Business subject but no business key

Hello everyone,

I’m seeking advice on modeling my DV.

Our team focuses on fraud and corporate solvency risks. We’ve collaborated with the business team to identify key business objects : company, contract, financial statement…
For these, we’ve successfully established Business Keys.

However, we’re encountering difficulties with the “human” aspect of our data. Specifically, we lack (and likely will continue to lack) definitive BKs for entities such as shareholder, CEO, local elected representative …

We have no control on the multiple data sources, but we possess business logic that allows us to attempt deduplication based on names and other available information

I’m unsure how to integrate this data into the Raw Vault. The examples I found online (using “weak” hub with firstname + lastname + date of birth) seem not right.

Many thanks for any advice!

Hello… is financial statement a business object?

The mastering of business objects you described seems like a task for MDM, somewhere you must create a business key.

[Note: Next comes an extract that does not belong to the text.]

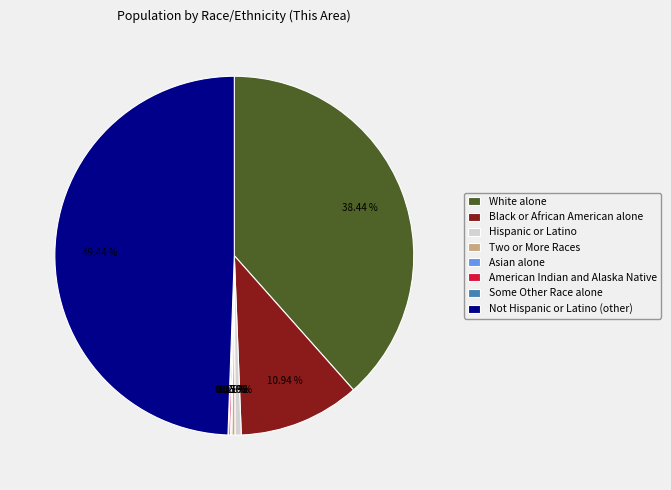

Between Not Hispanic or Latino (other) and Two or More Races, which is larger?

Not Hispanic or Latino (other)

Maybe you might draw inspiration from this short story:

  • We were at a customer who managed debt collection from various clients. For example Walmart, or any retail / commercial entity fails to collect payments for the debt that is owed to them (credit card debt etc).
  • All these clients manage their business objects with either account numbers, customer numbers or contract id… now when importing that data into the debt collector’s systems we knew that whatever the client used as a business key is not guaranteed to be unique across clients we manage.
  • So, we developed a debt-collection system that whatever debt that was handed over to us is given our own business key in our debt collection system, that business key is what we loaded into hub_debtor and the key we loaded there is the reliable, unique, strong business key our source system manages and the support and business staff within the debt collector’s business can relate to.
  • The account number / customer id / contract id our clients used was merely loaded to a “external_id” attribute in a satellite table.
  • Internally we refer to our debtor_id, but with our client we always discuss the debt using the external_id

You’re right, “weak” hubs are an anti-pattern.

Hope that helps,

Financial statement may be a description in satellite of a company, you are right.

I am not sure to understand how to apply your example. Our source can have really poor data quality, and (more often than not) we can’t create a BK.

Our data looks like :
firstName + lastName + Date of Birth + workplace,
firstName + lastName + “own %” + companyName,
firstName + lastName + Date of Birth + “deputy mayor” + city

Even if it’s relly unlikely, none of the lines are truly unique. We use this data to identify records that likely represent the same person, and we assign a trust score to each match.

Even with MDM, I don’t see how to store this data in a HUB in the raw vault.

Thanks for your answer, I have to learn more about MDM!!

the point of my story is… your architecture should include an application to create and govern a business key that is recognized by the business. Much wider effort than just data modelling.

MDM is used a data source for DV, match-merging and folding records into a golden record based on business rules, similar to what you described. There are four kinds of MDM, from ludicrously expensive live intrusion into source systems pushing in MDM ids to less expensive ones that passively find matched between record. MDM id can be used as a key to integration your data across source systems.

Oh ok I think I understand! Thanks for your time and your answers!